Pipeline management can also help identify where bottlenecks or gaps exist. For example, maybe there are too many contacts and the organization cannot process them quickly enough. Or there is a dearth of qualified leads indicating that the sales team would not be able to produce the needed number of deals. We can also use the pipeline and associated processes to compare our program's performance to industry standards. Pipeline management allows you to calibrate your marketing organization and synchronize marketing and sales efforts. It also allows you to take a more metric-based approach to opportunity and customer development enabling you to understand what is happening in the buying process and where to make adjustments.
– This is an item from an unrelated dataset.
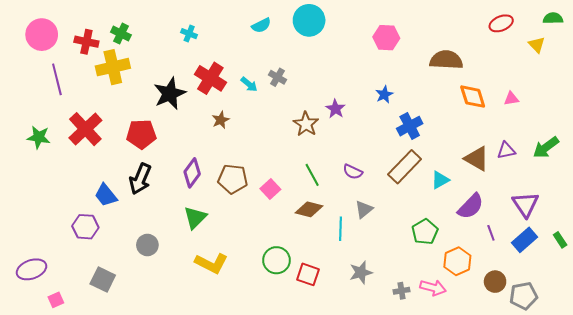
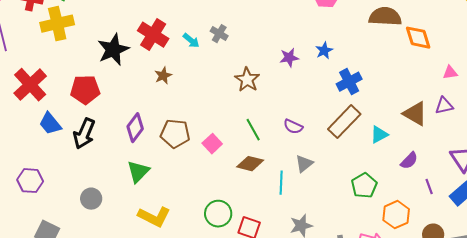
orange diamond: (473, 97) -> (418, 38), moved
pink triangle: (511, 99) -> (450, 73), moved
purple star: (335, 109) -> (289, 58), moved, turned 30
blue trapezoid: (106, 195) -> (50, 124), moved
purple semicircle: (471, 206) -> (409, 161), size x0.7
Pipeline management is really about managing opportunities. Opportunities represent customers that takes us back to the need for transforming the traditional sales funnel into an integrated customer buying pipeline.

DOES ALIGNMENT MATTER?

While no one can offer any guarantees, aligning marketing and sales makes good business sense and ultimately improves the bottom line. A study conducted by Aberdeen on sales effectiveness with more than 200 executives from the executive, sales, marketing and IT management functions found that companies that had strong collaboration between these two functions achieve higher sales effectiveness. By taking the two steps, From Transactional to Customer Centric and From Sales Funnel to Customer Buying Pipeline, your company can improve marketing and sales alignment in a relatively quick period of time and begin to reap the benefits of more revenue and profits. For many companies this additional boon in sales more than justifies making the effort.